The team experiment with a spectrum of changes introducing different degrees and kinds of randomisation into the dataset:

  • true labels (original dataset without modification)
  • partially corrupted labels (mess with some of the labels)
  • random labels (mess with all of the labels)
  • shuffled pixels (choose a pixel permutation, and then apply it uniformly to all images)
  • random pixels (apply a different random permutation to each image independently)
  • Guassian (just make stuff up for each image, as described previously)

All the way along the spectrum, the networks are still able to perfectly fit the training data.

We furthermore vary the amount of randomization, interpolating smoothly between the case of no noise and complete noise. This leads to a range of intermediate learning problems where there remains some level of signal in the labels. We observe a steady deterioration of the generalization error as we increase the noise level. This shows that neural networks are able to capture the remaining signal in the data, while at the same time fit the noisy part using brute-force.

For me that last sentence is key. Certain choices we make in model architecture clearly do make a difference in the ability of a model to generalise (otherwise all architectures would generalise the same). The best generalising network in the world is still going to have to fallback on memorisation when there is no other true signal in the data though. So maybe we need a way to tease apart the true potential for generalisation that exists in the dataset, and how efficient a given model architecture is at capturing this latent potential. A simple way of doing that is to train different architectures on the same dataset! (Which we do all the time of course). That still doesn’t help us with the original quest though – understanding why some models generalise better than others.

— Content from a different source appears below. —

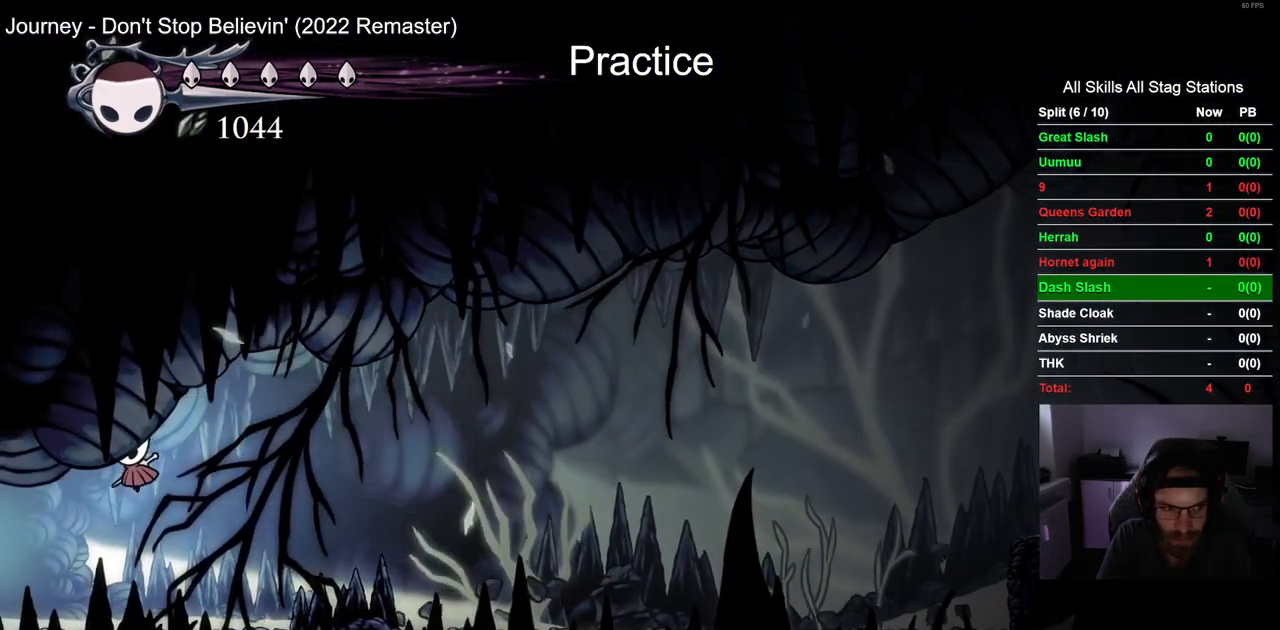
{"buttons": ["DPAD_LEFT"], "left_stick": "center", "right_stick": "center", "events": []}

Regularization to the rescue?

The model architecture itself is clearly not a sufficient regulariser (can’t prevent overfitting / memorising). But what about commonly used regularisation techniques?

We show that explicit forms of regularization, such as weight decay, dropout, and data augmentation, do not adequately explain the generalization error of neural networks: Explicit regularization may improve generalization performance, but is neither necessary nor by itself sufficient for controlling generalization error.

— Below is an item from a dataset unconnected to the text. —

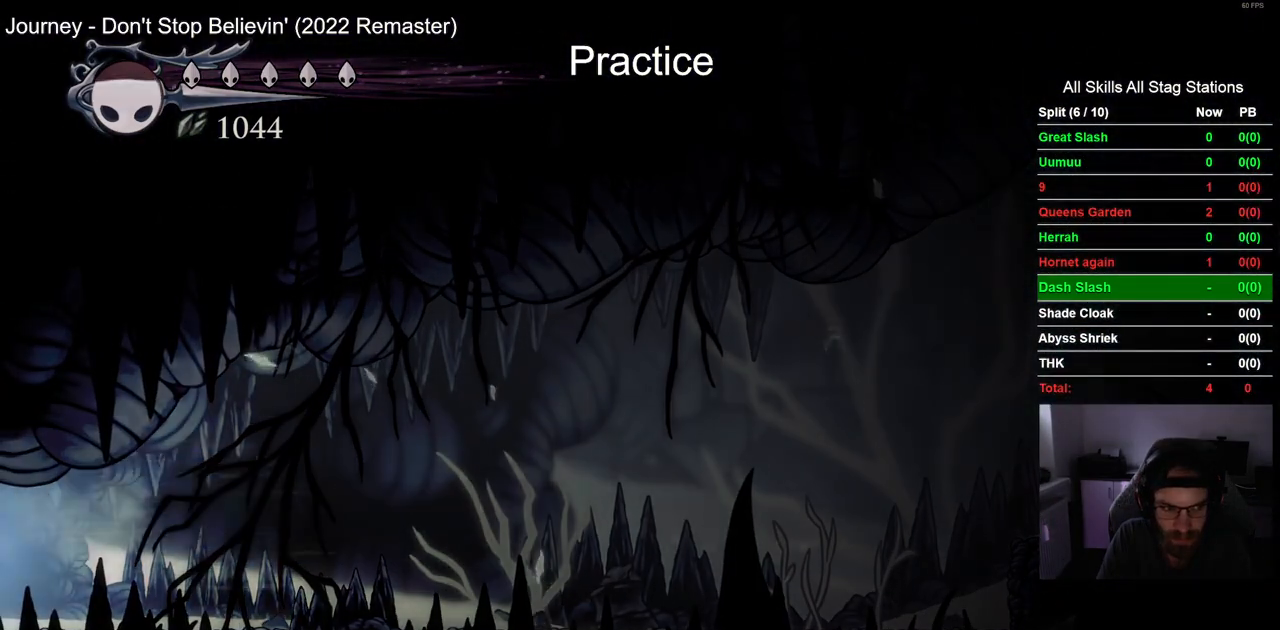
{"buttons": ["DPAD_LEFT"], "left_stick": "center", "right_stick": "center", "events": []}
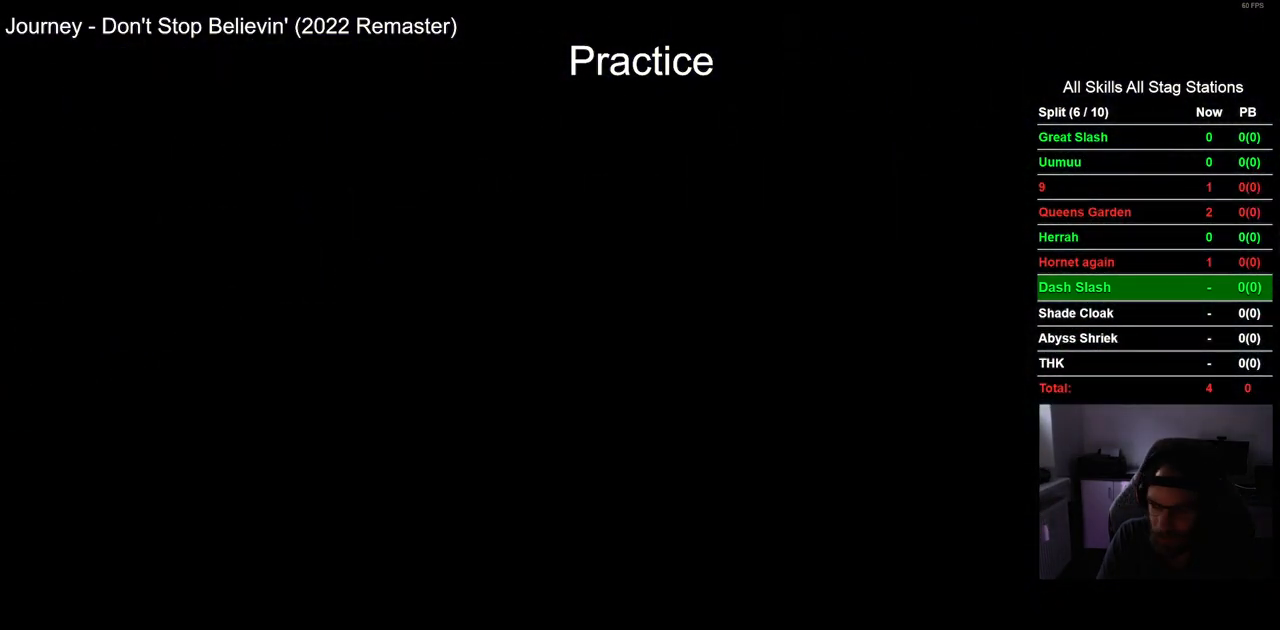
{"buttons": ["DPAD_LEFT"], "left_stick": "center", "right_stick": "center", "events": []}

Explicit regularisation seems to be more of a tuning parameter that helps improve generalisation, but its absence does not necessarily imply poor generalisation error. It is certainly not the case that not all models that fit the training data generalise well though. An interesting piece of analysis in the paper shows that we pick up a certain amount of regularisation just through the process of using gradient descent:

We analyze how SGD acts as an implicit regularizer. For linear models, SGD always converges to a solution with small norm. Hence, the algorithm itself is implicitly regularizing the solution… Though this doesn’t explain why certain architectures generalize better than other architectures, it does suggest that more investigation is needed to understand exactly what the properties are that are inherited by models trained using SGD.

The effective capacity of machine learning models

Consider the case of neural networks working with a finite sample size of n. If a network has p parameters, where p is greater than n, then even a simple two-layer neural network can represent any function of the input sample. The authors prove (in an appendix), the following theorem:

There exists a two-layer neural network with ReLU activations and 2n + d weights that can represent any function on a sample of size n in d dimensions.

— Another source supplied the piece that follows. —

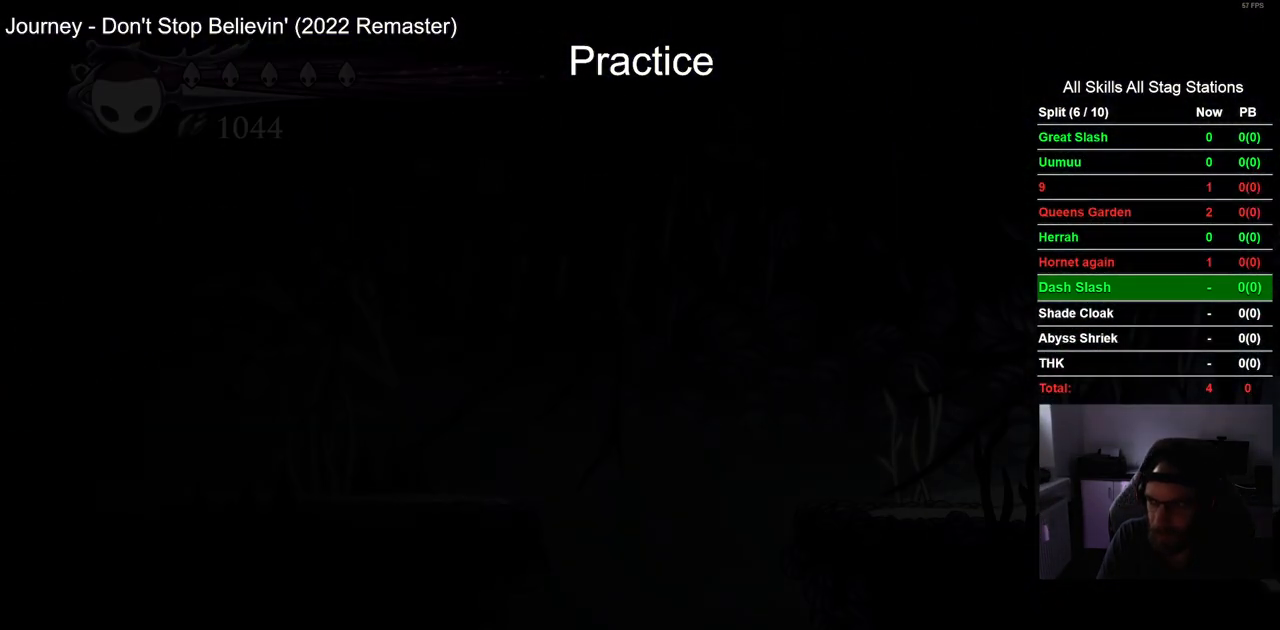
{"buttons": ["DPAD_LEFT"], "left_stick": "center", "right_stick": "center", "events": []}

Even depth-2 networks of linear size can already represent any labeling of the training data!

So where does this all leave us?

This situation poses a conceptual challenge to statistical learning theory as traditional measures of model complexity struggle to explain the generalization ability of large artificial neural networks. We argue that we have yet to discover a precise formal measure under which these enormous models are simple. Another insight resulting from our experiments is that optimization continues to be empirically easy even if the resulting model does not generalize. This shows that the reasons for why optimization is empirically easy must be different from the true cause of generalization.